Senado aprova inclusão da misoginia como crime com pena de até 5 anos
O Senado aprovou nesta terça-feira, 24, a inclusão da misoginia (ódio contra as mulheres) entre os crimes de preconceito ou discriminação, com pena de dois a cinco anos de prisão, além de multa. O projeto (PL 896/2023) também inclui a expressão “condição de mulher” entre os critérios de interpretação da Lei do Racismo, ao lado de cor, etnia, religião e procedência.
O projeto foi aprovado com 67 votos a favor e nenhum contra, na forma de um substitutivo apresentado pela senadora Soraya Thronicke (Podemos-MS) ao texto da senadora Ana Paula Lobato (PSB-MA), autora do projeto. Agora, a matéria segue para a Câmara dos Deputados e, caso aprovada, vai para a sanção presidencial.
A legislação atual equipara a misoginia à injúria e à difamação – com pena que pode ir de dois meses a um ano de reclusão, de acordo com o Código Penal (arts. 139 a 141). Para evitar possíveis conflitos de interpretação, Soraya apresentou uma emenda para que o Código Penal passe a reger tão somente a injúria no contexto de violência doméstica e familiar, e não a injúria misógina – “substancialmente mais grave que a primeira”, segundo a senadora.

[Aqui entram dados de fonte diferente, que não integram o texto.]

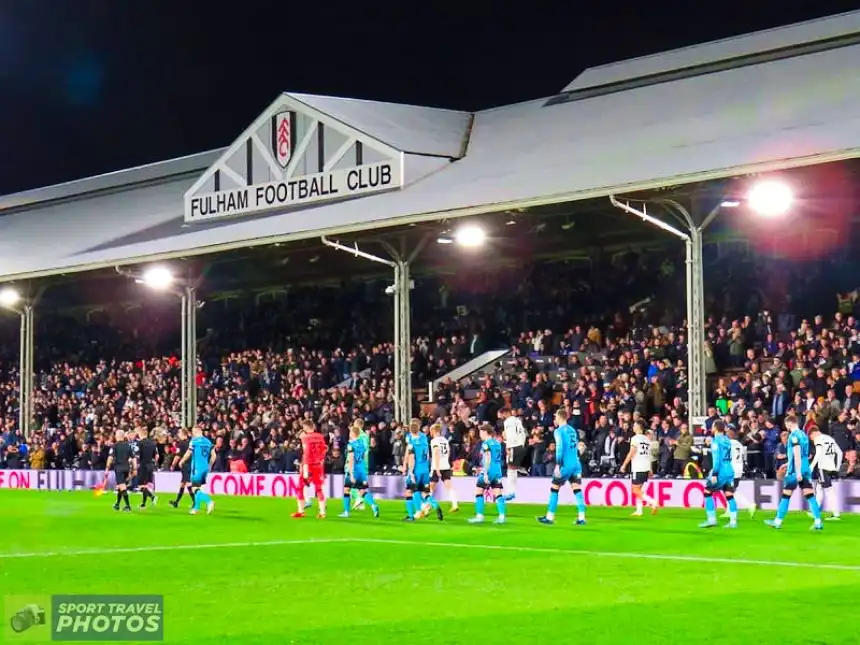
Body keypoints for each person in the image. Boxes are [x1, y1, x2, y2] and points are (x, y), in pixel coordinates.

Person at [765, 415, 823, 530]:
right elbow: (803, 454)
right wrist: (787, 464)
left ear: (789, 424)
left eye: (787, 425)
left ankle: (777, 521)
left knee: (786, 495)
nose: (787, 427)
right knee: (810, 495)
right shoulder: (804, 435)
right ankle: (818, 522)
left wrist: (797, 472)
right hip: (805, 467)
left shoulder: (794, 436)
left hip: (796, 471)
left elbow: (797, 454)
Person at [537, 410, 587, 526]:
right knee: (577, 489)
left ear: (559, 417)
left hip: (566, 464)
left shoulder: (558, 431)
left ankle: (550, 517)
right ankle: (582, 517)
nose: (554, 419)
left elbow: (559, 448)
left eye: (555, 417)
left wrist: (558, 465)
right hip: (576, 463)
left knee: (555, 487)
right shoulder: (572, 430)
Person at [700, 420, 739, 529]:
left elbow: (716, 460)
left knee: (707, 492)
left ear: (715, 428)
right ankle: (733, 522)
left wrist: (714, 474)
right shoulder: (727, 440)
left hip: (720, 471)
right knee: (729, 495)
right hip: (729, 470)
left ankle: (711, 520)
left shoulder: (716, 441)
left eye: (712, 426)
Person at [404, 419, 442, 522]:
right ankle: (435, 504)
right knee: (425, 492)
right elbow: (428, 454)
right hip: (425, 469)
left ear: (410, 430)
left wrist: (410, 470)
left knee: (410, 491)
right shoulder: (424, 437)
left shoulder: (410, 440)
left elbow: (411, 457)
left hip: (416, 469)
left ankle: (414, 514)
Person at [468, 425, 507, 524]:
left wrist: (485, 472)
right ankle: (502, 516)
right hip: (497, 470)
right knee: (498, 493)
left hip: (488, 470)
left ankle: (479, 516)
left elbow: (488, 457)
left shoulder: (486, 444)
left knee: (478, 492)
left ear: (485, 432)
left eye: (481, 432)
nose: (480, 435)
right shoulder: (498, 443)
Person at [619, 421, 658, 516]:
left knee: (635, 490)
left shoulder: (635, 438)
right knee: (639, 489)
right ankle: (639, 510)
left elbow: (632, 452)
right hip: (645, 466)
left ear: (639, 427)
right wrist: (650, 469)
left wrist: (624, 465)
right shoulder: (647, 439)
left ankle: (653, 502)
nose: (633, 426)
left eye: (635, 425)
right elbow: (649, 455)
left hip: (638, 466)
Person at [340, 425, 379, 518]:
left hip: (354, 469)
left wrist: (351, 474)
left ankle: (346, 512)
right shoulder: (362, 443)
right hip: (362, 468)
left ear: (352, 433)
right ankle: (373, 505)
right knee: (362, 490)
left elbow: (351, 459)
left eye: (350, 432)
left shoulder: (351, 445)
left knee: (346, 489)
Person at [293, 420, 328, 519]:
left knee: (300, 487)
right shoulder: (320, 436)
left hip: (308, 464)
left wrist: (305, 469)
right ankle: (322, 512)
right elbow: (325, 448)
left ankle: (301, 511)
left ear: (305, 427)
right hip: (318, 465)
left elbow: (307, 452)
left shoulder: (305, 437)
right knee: (319, 488)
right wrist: (321, 459)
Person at [179, 427, 216, 516]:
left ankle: (209, 501)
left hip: (196, 468)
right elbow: (214, 456)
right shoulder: (208, 442)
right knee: (197, 487)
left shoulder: (194, 441)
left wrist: (182, 461)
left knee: (194, 489)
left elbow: (188, 453)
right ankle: (196, 508)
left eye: (193, 432)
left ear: (195, 432)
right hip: (205, 468)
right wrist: (210, 466)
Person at [809, 427, 843, 521]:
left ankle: (836, 514)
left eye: (811, 437)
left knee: (829, 491)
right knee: (819, 488)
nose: (812, 439)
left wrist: (811, 466)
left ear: (814, 433)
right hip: (831, 467)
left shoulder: (818, 439)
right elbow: (839, 452)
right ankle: (815, 511)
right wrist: (837, 467)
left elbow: (818, 453)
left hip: (823, 468)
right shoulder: (829, 438)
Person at [723, 429, 756, 518]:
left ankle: (749, 505)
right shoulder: (739, 444)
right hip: (739, 468)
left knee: (730, 490)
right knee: (729, 489)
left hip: (731, 469)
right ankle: (728, 511)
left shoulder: (727, 444)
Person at [429, 423, 458, 513]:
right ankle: (455, 504)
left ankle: (426, 507)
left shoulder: (434, 441)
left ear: (434, 431)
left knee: (430, 488)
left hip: (437, 467)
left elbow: (436, 453)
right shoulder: (445, 440)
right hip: (446, 465)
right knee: (449, 486)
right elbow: (448, 452)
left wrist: (437, 469)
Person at [105, 429, 134, 513]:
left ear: (117, 436)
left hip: (119, 469)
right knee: (120, 487)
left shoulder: (115, 446)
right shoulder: (128, 446)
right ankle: (117, 504)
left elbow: (110, 458)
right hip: (126, 469)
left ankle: (128, 506)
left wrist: (107, 468)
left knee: (122, 487)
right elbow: (133, 458)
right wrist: (133, 469)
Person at [502, 408, 527, 501]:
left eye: (502, 415)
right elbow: (523, 433)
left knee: (511, 469)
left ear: (505, 413)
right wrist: (522, 444)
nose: (502, 417)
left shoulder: (508, 422)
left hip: (513, 446)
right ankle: (511, 492)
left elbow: (510, 435)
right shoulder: (517, 420)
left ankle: (511, 493)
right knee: (512, 469)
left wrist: (507, 446)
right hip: (520, 445)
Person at [169, 429, 194, 509]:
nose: (178, 434)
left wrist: (173, 465)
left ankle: (195, 502)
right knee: (183, 483)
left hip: (185, 465)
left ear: (183, 434)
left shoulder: (181, 443)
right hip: (191, 464)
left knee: (188, 483)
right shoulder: (190, 442)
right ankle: (176, 502)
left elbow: (177, 456)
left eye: (179, 433)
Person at [351, 419, 372, 511]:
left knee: (353, 483)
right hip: (365, 462)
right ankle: (360, 503)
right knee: (361, 484)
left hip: (357, 461)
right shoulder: (366, 436)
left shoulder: (358, 436)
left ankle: (360, 499)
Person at [136, 427, 159, 509]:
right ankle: (144, 504)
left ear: (140, 434)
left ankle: (152, 497)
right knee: (145, 485)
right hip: (150, 466)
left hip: (143, 466)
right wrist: (154, 463)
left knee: (141, 486)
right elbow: (156, 456)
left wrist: (136, 465)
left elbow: (137, 456)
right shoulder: (153, 443)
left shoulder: (139, 443)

Sim, a inclusão de mecanismos legais para combater a misoginia é uma tendência crescente em diversos países, buscando criminalizar condutas discriminatórias e violentas baseadas no gênero. Países como França, Argentina e Reino Unido já têm leis de combate à misoginia.
Só no ano de 2025, houve quase 7 mil vítimas de tentativas de feminicídio no Brasil, além da crescente ameaça representada pelos chamados red pills, que incentivam o ódio contra as mulheres, frequentemente por meio da internet
O projeto é para proteger a família e a dignidade e a liberdade das mulheres. A aprovação do projeto responde a uma realidade urgente. O ódio às mulheres não é abstrato: é estruturado, é crescente e ceifa vidas todos os dias — afirmou Soraya.
Divergências
Até a aprovação no Plenário, houve divergências em relação ao projeto. Enquanto alguns senadores apontavam o projeto como uma defesa da família e das mulheres, outros temiam riscos à liberdade de expressão e banalização da Lei de Racismo.A matéria já havia sido aprovada, em dezembro de 2025, na Comissão de Constituição e Justiça (CCJ) de forma terminativa, o que significa que o texto iria direto para a Câmara dos Deputados. No entanto, houve um recurso para que fosse ao Plenário. A votação, inicialmente prevista para a semana passada, chegou a ser adiada, na tentativa de um acordo.